The primary goal of this dissertation is to investigate, through the development of a calcifying cartilage model, whether the calcifications morphologies present in the costal cartilage change its effective material properties. In accomplishing this goal, the material properties of aging human costal cartilage were characterized through displacement controlled spherical indentation testing. MicroCT imaging was used to investigate the qualitative and quantitative properties of the calcifying costal cartilage. Finally, using the material properties of the cartilage substrate from indentation testing, and the microstructures of calcifications from microCT, a microstructural model of the calcifying costal cartilage was developed using the Generalized Method of Cells micromechanical analysis.

Calcifications were found to be present throughout the costal cartilage and ranged from small diffuse calcifications, to nodes, rods, plates, and even large complex structures that exhibited microstructural morphology similar to the cross-section of diaphysial bone, with a dense shell surrounding a trabecular core. The solid microstructure was most common for calcifications (44.5%), and the morphologies were found to vary by location, with rods and plates being most prevalent on the periphery of the cartilage (91.7% of all rods, 98.4% of all plates). On average, the calcifications and adjacent rib bone exhibited similar mineral densities (660mgHA/cm³) and the calcification volume fraction (VF) was as high as 20%, comparable to that of the rib bone.

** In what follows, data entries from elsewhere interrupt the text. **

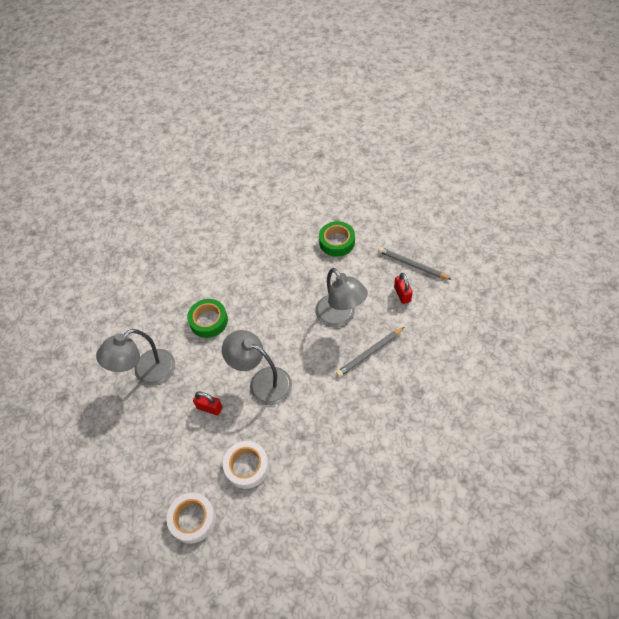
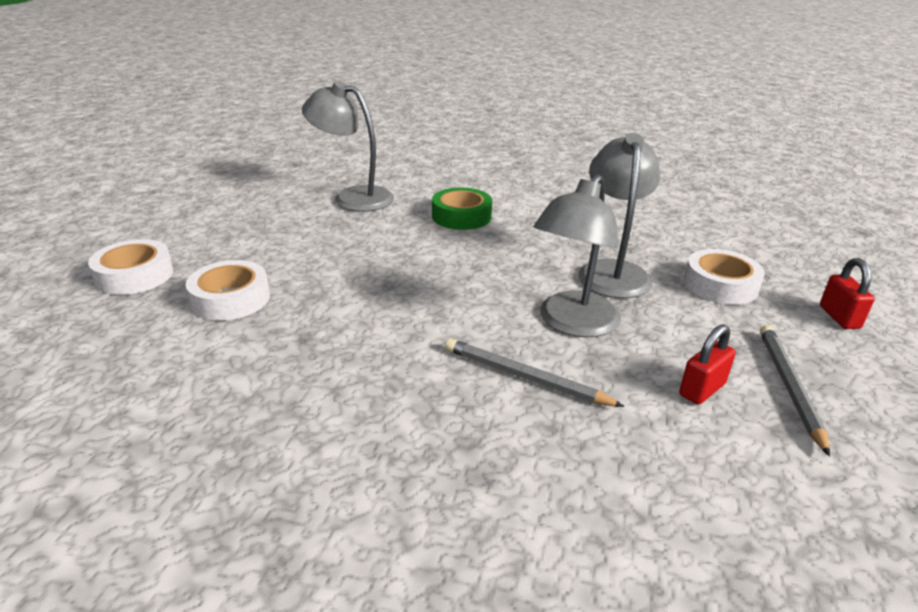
camera: 60 degrees right, 25 degrees down
red padlock [193,392,222,415] -> red padlock moved to [820,258,875,329]
grey lamp [222,330,292,405] -> grey lamp moved to [578,133,660,298]
green tape [319,221,355,257] -> white tape [684,249,765,305]

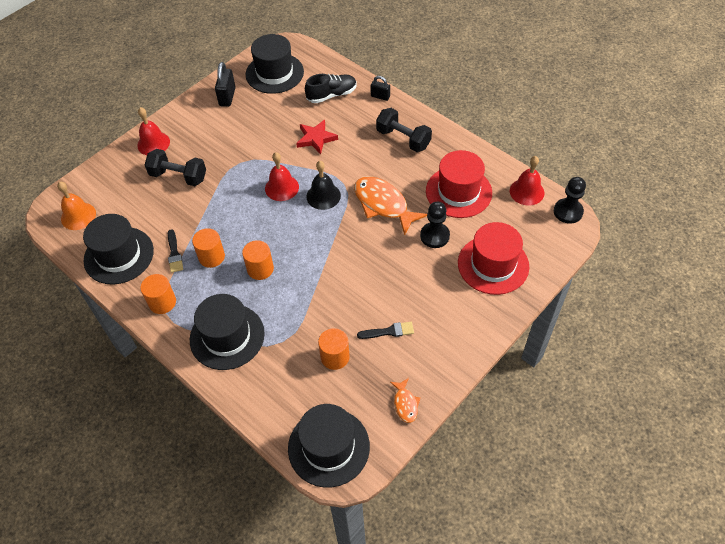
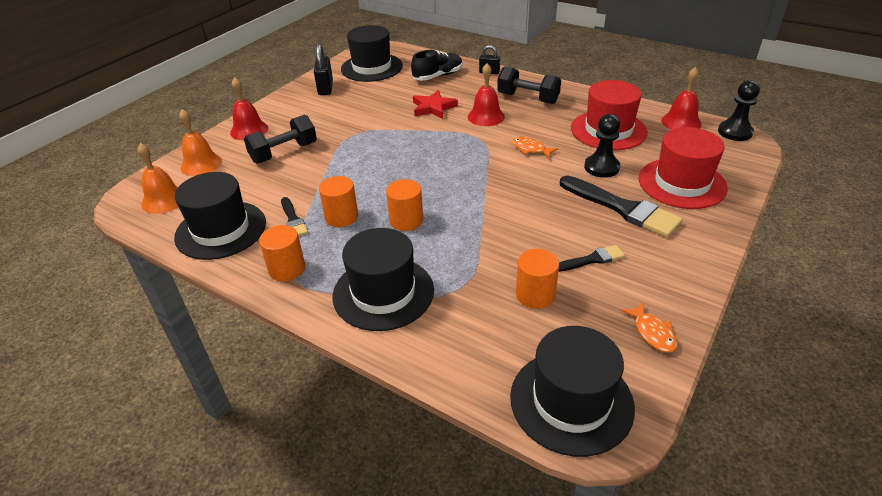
camera: 10 degrees left, 15 degrees down
black dumbbell [145,149,206,186] -> black dumbbell turned 45 degrees counterclockwise [244,114,317,164]
red bell [265,152,299,201] -> red bell moved to [468,63,505,126]
black bell [306,161,341,210] -> none
orange fish [354,176,427,236] -> orange fish [512,137,558,158], size x0.49
none -> orange bell [179,109,222,176]
none -> black brush [560,176,683,237]

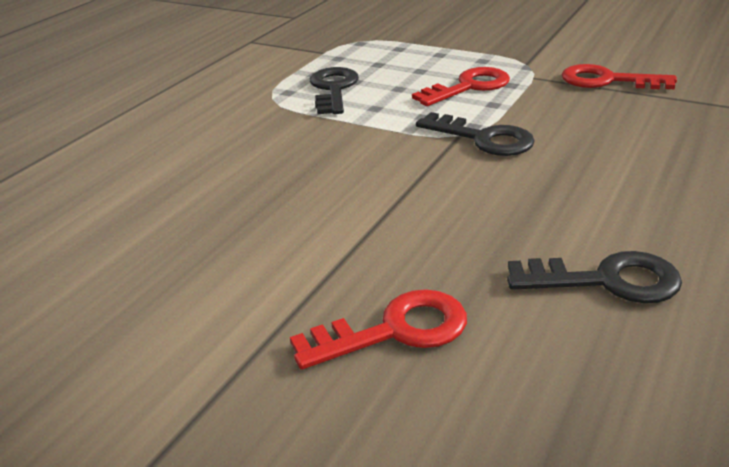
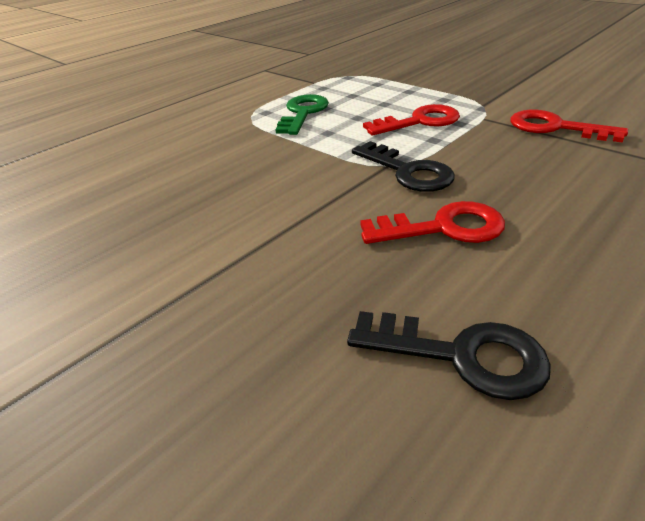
camera: 15 degrees right, 5 degrees up
red key [290,289,467,370] -> red key moved to [360,201,505,244]
black key [310,67,359,114] -> green key [275,94,329,135]

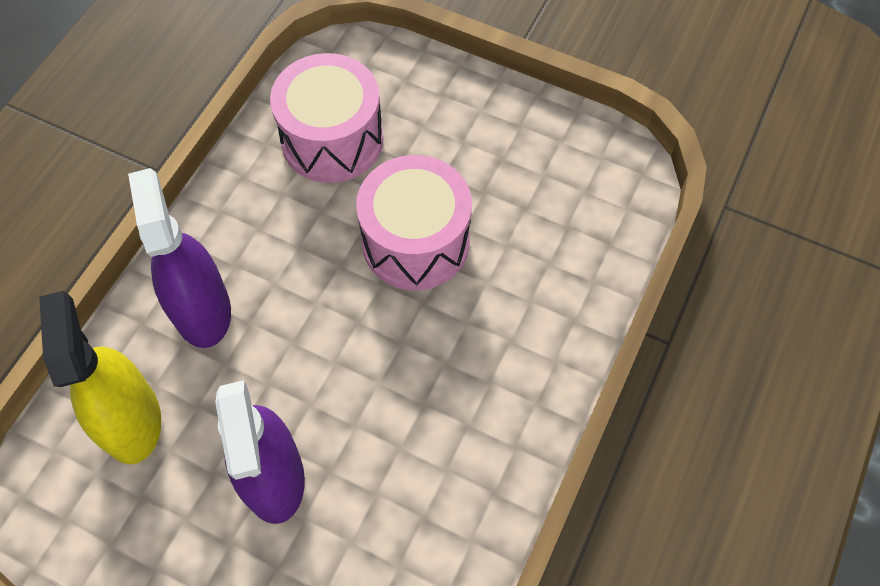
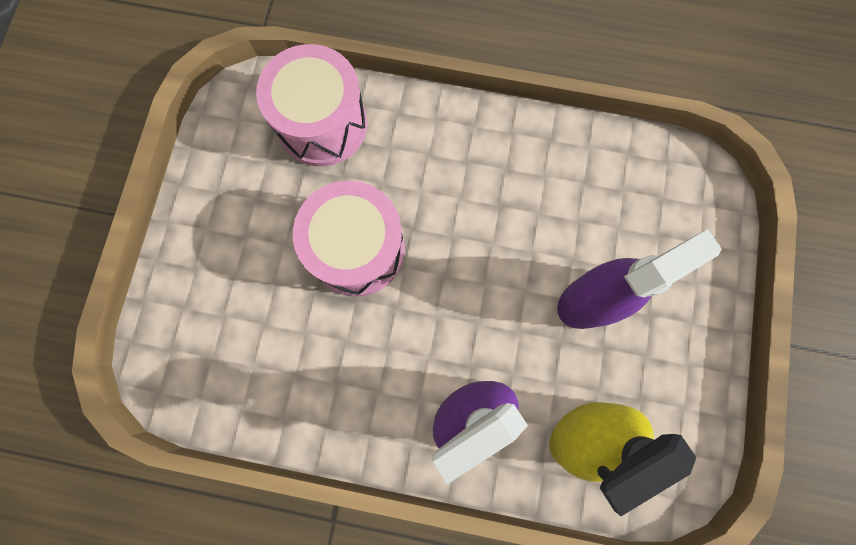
camera: 105 degrees left, 15 degrees up
pink drum [270,53,383,183] -> pink drum moved to [256,44,367,166]

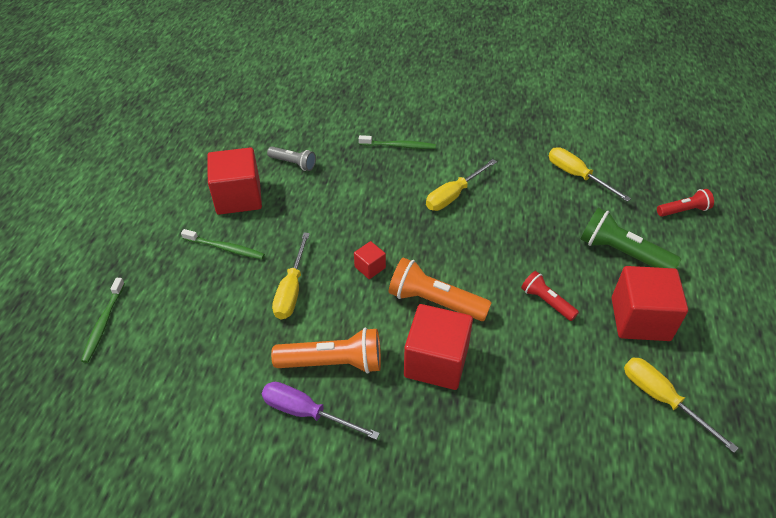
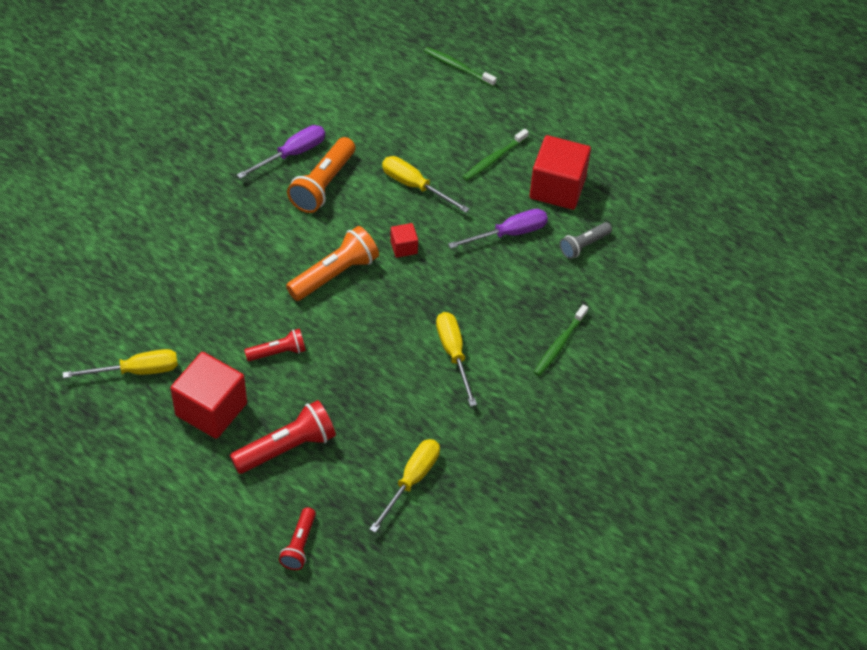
camera: 115 degrees right, 5 degrees up
red cube [404,304,473,390] -> none
yellow screwdriver [549,147,631,202] -> yellow screwdriver turned 45 degrees counterclockwise [369,439,440,533]
green flashlight [580,208,681,269] -> red flashlight [230,400,336,474]
none -> purple screwdriver [448,209,548,249]

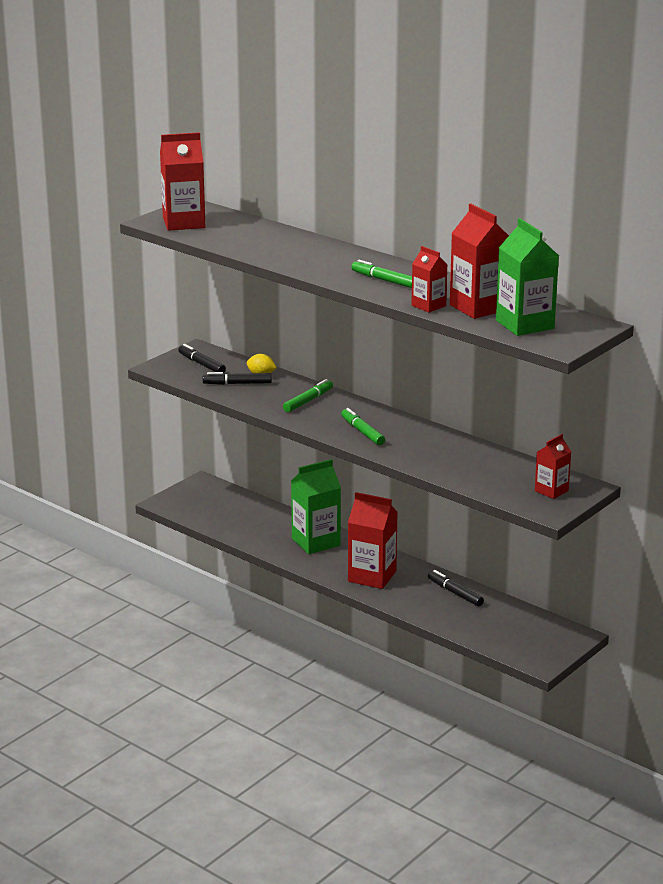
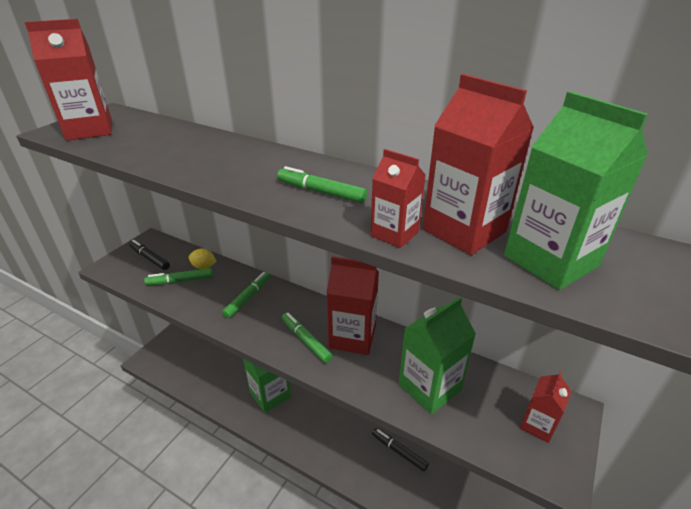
camera: 10 degrees left, 10 degrees up
black marker [203,372,272,385] -> green marker [144,268,213,285]
red carton [348,492,398,589] -> red carton moved to [327,256,379,355]
none -> green carton [399,297,476,414]

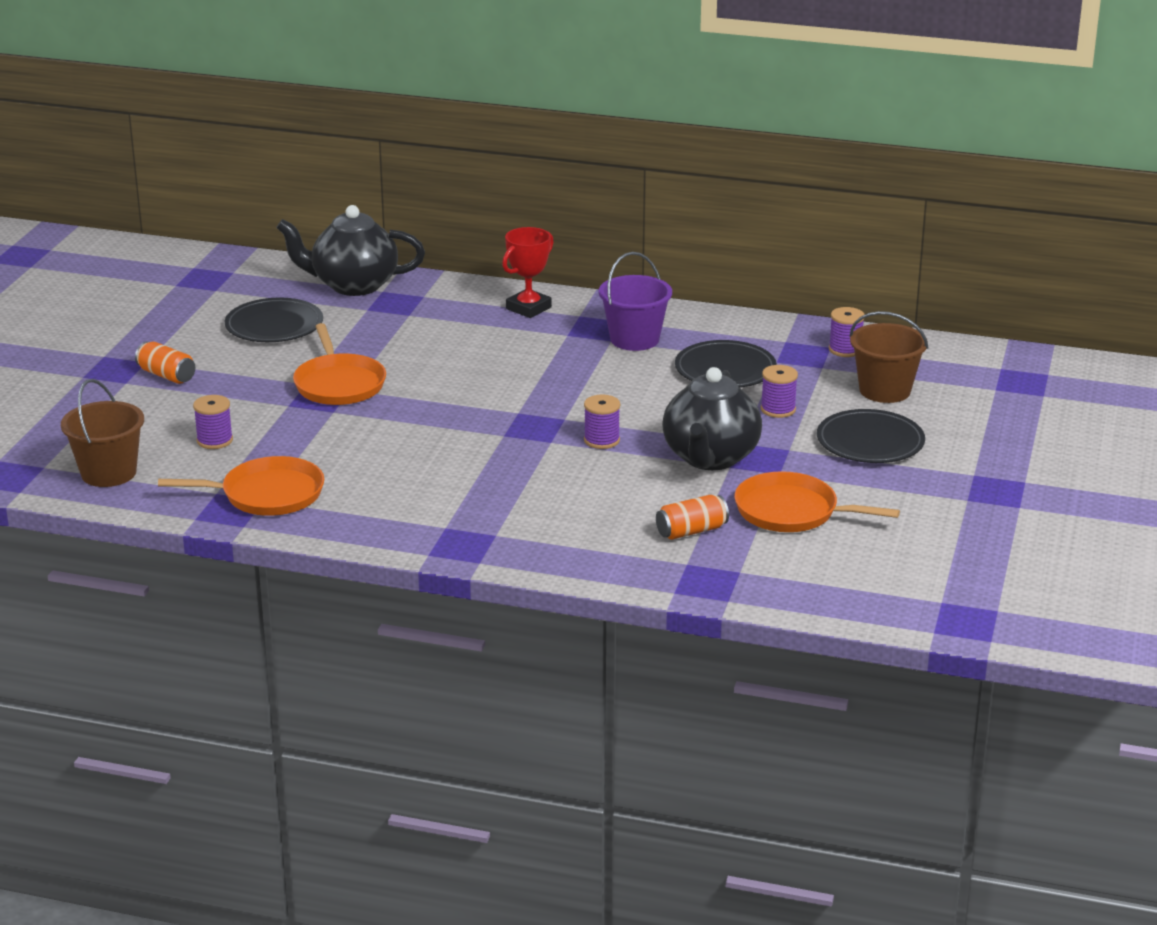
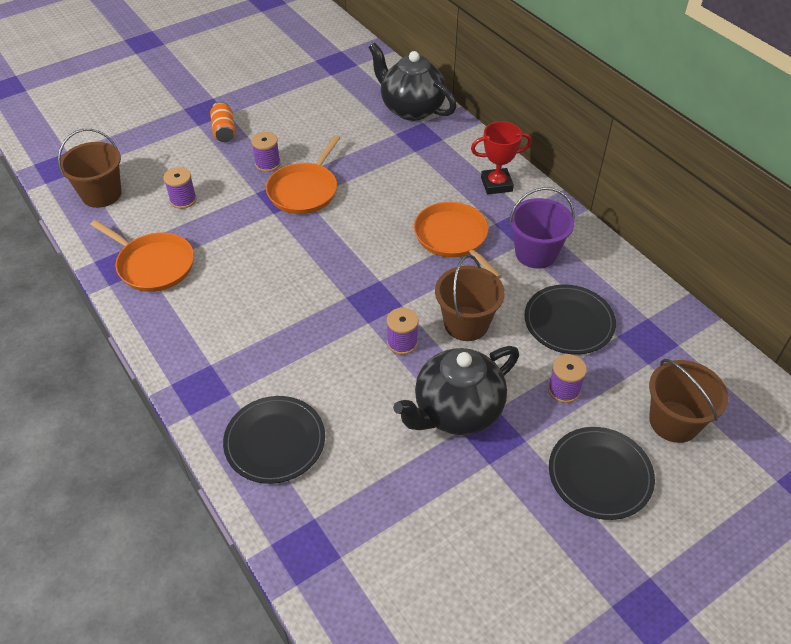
camera: 40 degrees right, 20 degrees up
black plate [225,298,323,342] -> black plate moved to [223,396,325,484]
orange can [656,495,729,540] -> none
orange pan [734,471,900,532] -> orange pan moved to [414,202,502,279]
purple spool [829,307,864,357] -> purple spool moved to [251,132,281,172]
none -> brown bucket [435,255,505,341]

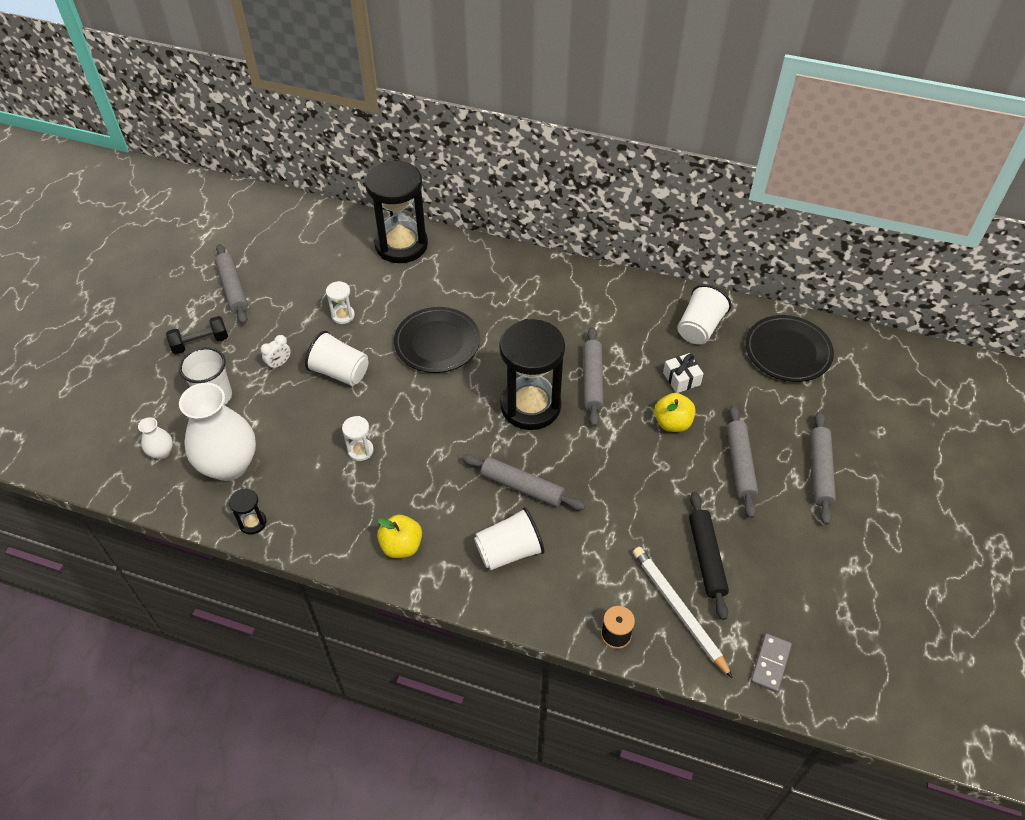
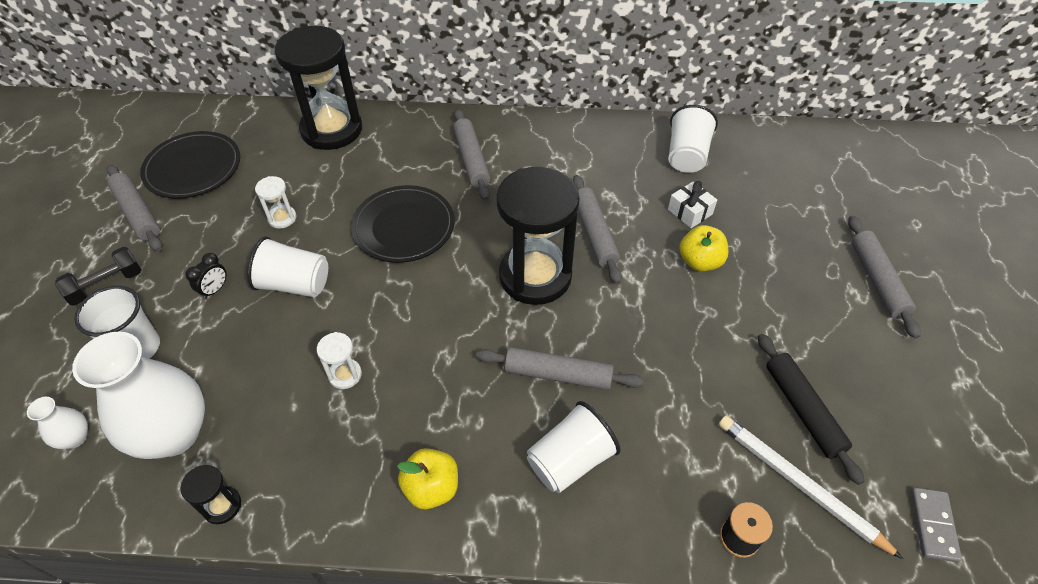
camera: 15 degrees left, 0 degrees up
white clock [261,335,291,370] -> black clock [185,253,226,299]
grey rolling pin [726,405,758,518] -> grey rolling pin moved to [453,109,490,200]
black plate [746,315,834,382] -> black plate moved to [140,131,240,199]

Localized regions of calcification had mineral densities as high as 1200 mgHA/cm³, which was much higher than exhibited in the rib bone (814 mgHA/cm³). On the structural level, the average length of contiguous calcification infiltrating from the costo-chondral junction into the costal cartilage was 19.21 ± 11.65 mm. A calcified cartilage material model was developed using the morphologies of calcifications obtained from microCT and the relaxed elastic modulus of the human costal cartilage obtained from indentation testing (E_∞ = 5.07 MPa). The homogenized model of calcifying cartilage found that the calcifications alter the effective material behavior of the cartilage, and the effect is highly dependent on the microstructural connectivity of the calcification. Floating calcifications with limited connectivity ranging from 0-18% VF resulted in effective elastic moduli up to 8MPa compared to the baseline value of 5 MPa for the cartilage. Attached calcification with high connectivity, typically corresponding to higher VF 18-25% resulted in effective moduli of 20-66 MPa, and depending on the microstructure, began to introduce anisotropy to the material. The calcifying cartilage model developed in this dissertation can be incorporated into biomechamical models of the aging thorax to better understand how calcifications in the aging thorax affect the structural response of the rib cage.